Et pendant ce temps, la plus tendre des ondines confectionne des sandwiches. Patiente, ses yeux brillent d’un feu qui rassure et guérit. Elle est ce qu’en disent les légendes, les boucles de ses cheveux sont des langues d’amour, et son front renferme le trésor d’une âme pure. Le manque, chez elle, est une orée.
L’ignore-t-elle, pourtant ! Elle propose un thé sur un banc. Mieux vaut s’échapper, s’en aller dîner dans les champs. Au loin la pluie rivalise avec les rayons du soleil couchant, en traits obliques, cendres grises, gloire blanche. Les hirondelles ont fait leur nid dans un village aux deux rivières, où paissent aussi des moutons.
Tombe la nuit, et l'orage annoncé. Qui se mue en déluge cisaillé d'éclairs. Écrin pour que soient confiées la colère, la honte, la peur. Entendues, acceptées, alchimisées par le tonnerre. À l'arrivée il ne pleut presque plus dans les flaques, des étoiles apparaissent derrière le pare-brise. Jusqu'à plus d'heure.

mercredi 18 juillet 2018

18 juillet

Il fait chaud, le temps glisse. L'attente se rapproche du lendemain où les amarres enfin seront larguées. Il y aura un effort requis puisque d'avance le bras est douloureux, de l'épaule au poignet, le bras qui tiendra le volant, l'autre reposant sur la portière, vitre baissée. Dans des circonstances plus solitaires cette contrariété musculaire serait prétexte à rester couché. A regarder dans l'écran de télévision les petits bonshommes pédaler en haut des cols. Il fait si chaud. Et les orages menacent, non ? Oui, si l'on en croit les prévisions météorologiques. Si l'on croyait les prévisions de toute sorte - celles qui ont les apparences du bon sens - on n'irait pas bien loin. On guetterait l'époque à venir des casques immersifs, quand il ne sera plus nécessaire de grimper la moindre colline pour tenter de ressentir ce qu'est le vol d'un aigle.
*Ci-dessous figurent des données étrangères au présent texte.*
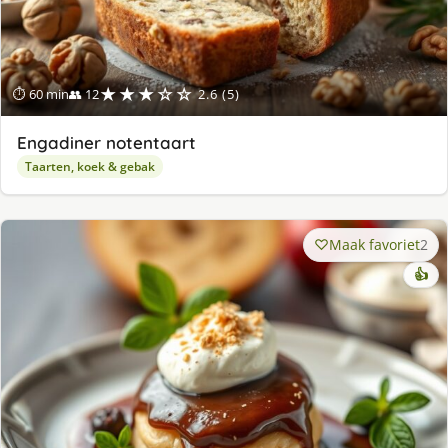
★★★☆☆
⏱ 60 min
👥 12
2.6 (5)
Engadiner notentaart
Taarten, koek & gebak
Maak favoriet
2
👍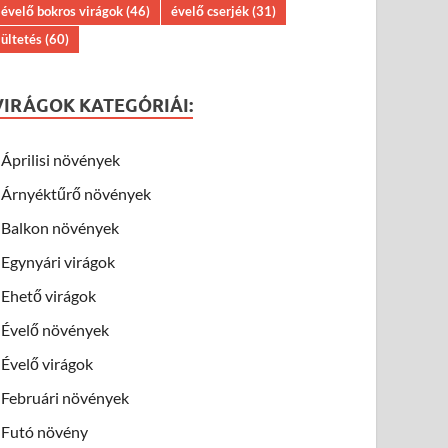
évelő bokros virágok
(46)
évelő cserjék
(31)
ültetés
(60)
VIRÁGOK KATEGÓRIÁI:
Áprilisi növények
Árnyéktűrő növények
Balkon növények
Egynyári virágok
Ehető virágok
Évelő növények
Évelő virágok
Februári növények
Futó növény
Quand partager une expérience commune ne fournira plus un motif de déplacement - autant rêver sans regret aux temps de la sauvagerie. La transpiration ruisselle dans l'immobilité du cube, volets fermés. Dernières dernières fois avant l'accostage du retour, partir en vacances est un renoncement provisoire. A une poignée de kilomètres d'ici, un autre sac à dos se remplit - dans la joie.